> _Selected extract_
· · · · ·

However, you should be aware that mixing file stream (FILE *) and file descriptor (int) access to a single file is apt to lead to confusion — see the comments for some of the issues. This should be a last resort.
It is likely, though, that for your purposes, truncate on open is all you need, and for that, the options given by others will be sufficient.
For Windows, there is a function SetEndOfFile() and a related function SetFileValidData() function that can do a similar job, but using a different interface. Basically, you seek to where you want to set the end of file and then call the function.
There's also a function _chsize() as documented in the answer by sofr.
In Windows systems there's no header <unistd.h> but yet you can truncate a file by using
_chsize( fileno(f), size);
That's a function of your operating system. The standard POSIX way to do it is:
open("file", O_TRUNC | O_WRONLY);
If this is to run under some flavor of UNIX, these APIs should be available:
#include <unistd.h>
#include <sys/types.h>
int truncate(const char *path, off_t length);
int ftruncate(int fd, off_t length);
According to the "man truncate" on my Linux box, these are POSIX-conforming. Note that these calls will actually increase the size of the file (!) if you pass a length greater than the current length.

· · · · ·

> _Dataset extract_
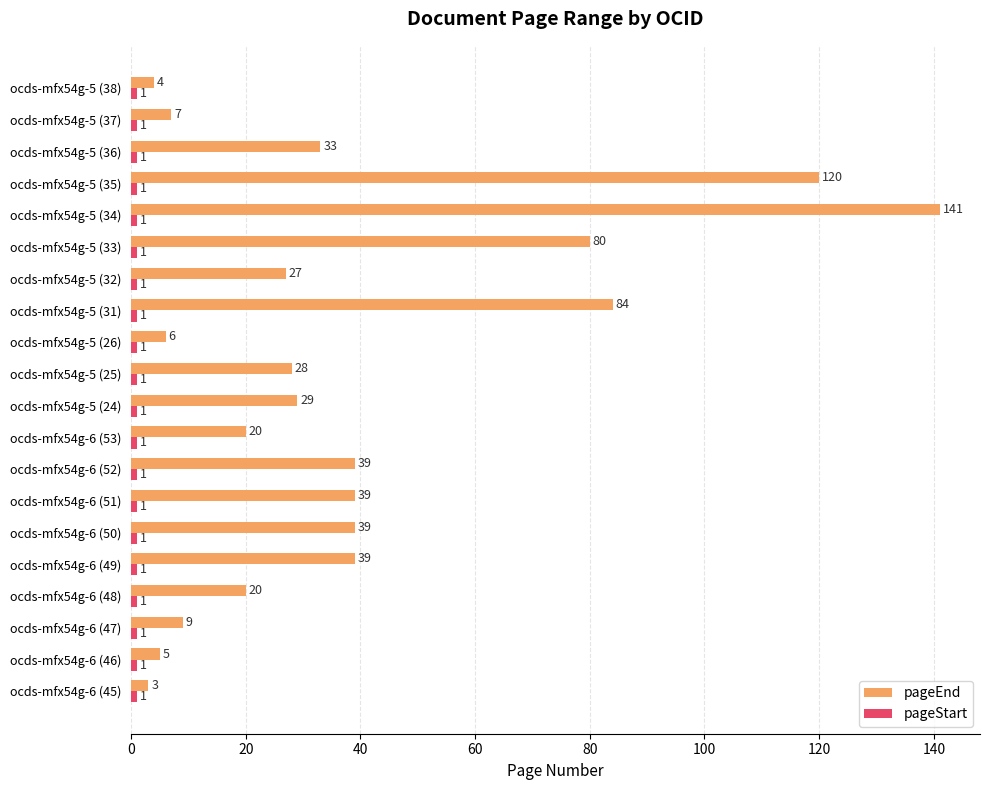

Which category has the lowest value in the pageEnd series?

ocds-mfx54g-6 (45)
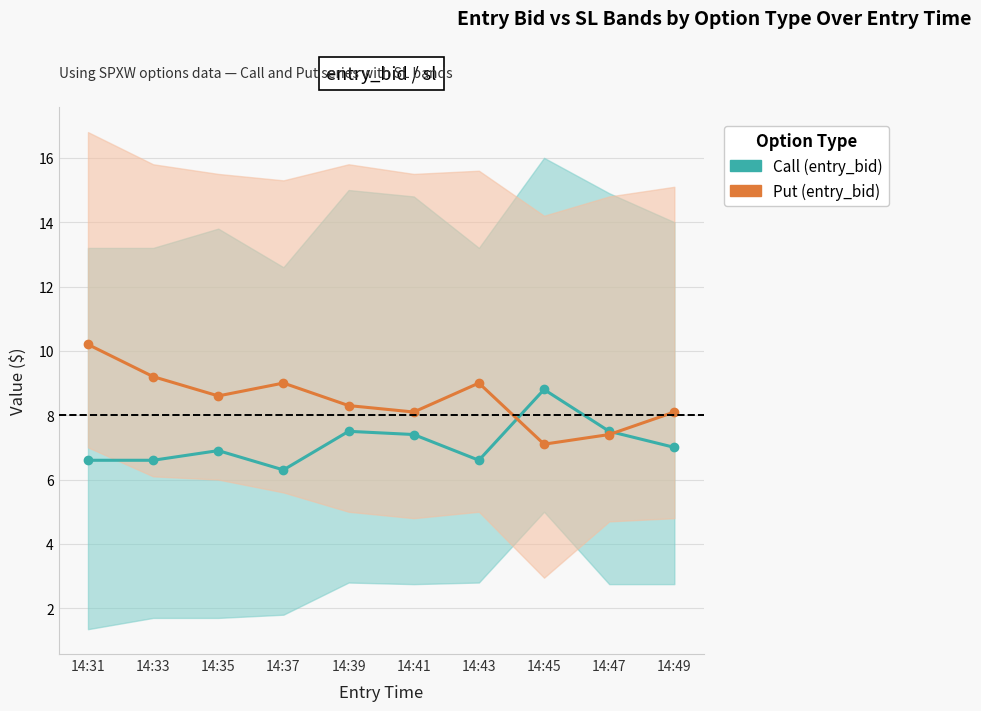

Rank the series by their maximum value, from highest to lowest.

Put (entry_bid), Call (entry_bid)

· · · · ·

> _What needs to be done_
Write the next part of the file-truncation text, starting right after its last sentence. The material is unrelated to the file-truncation text.

> _Answer area_
<edit>
Ah, you edited your post, you're using C. When you open the file, open it with the mode "w+" like so, and it will truncate it ready for writing:
FILE* f = fopen("C:\\gabehabe.txt", "w+");
fclose(file);
</edit>
To truncate a file in C++, you can simply create an ofstream object to the file, using ios_base::trunc as the file mode to truncate it, like so:
ofstream x("C:\\gabehabe.txt", ios_base::trunc);
If you want to truncate the entire file, opening the file up for writing does that for you. Otherwise, you have to open the file for reading, and read the parts of the file you want to keep into a temporary variable, and then output it to wherever you need to.
Truncate entire file:
FILE *file = fopen("filename.txt", "w"); //automatically clears the entire file for you.
Truncate part of the file:
FILE *inFile("filename.txt", "r");
//read in the data you want to keep
fclose(inFile);
FILE *outFile("filename.txt", "w");
//output back the data you want to keep into the file, or what you want to output.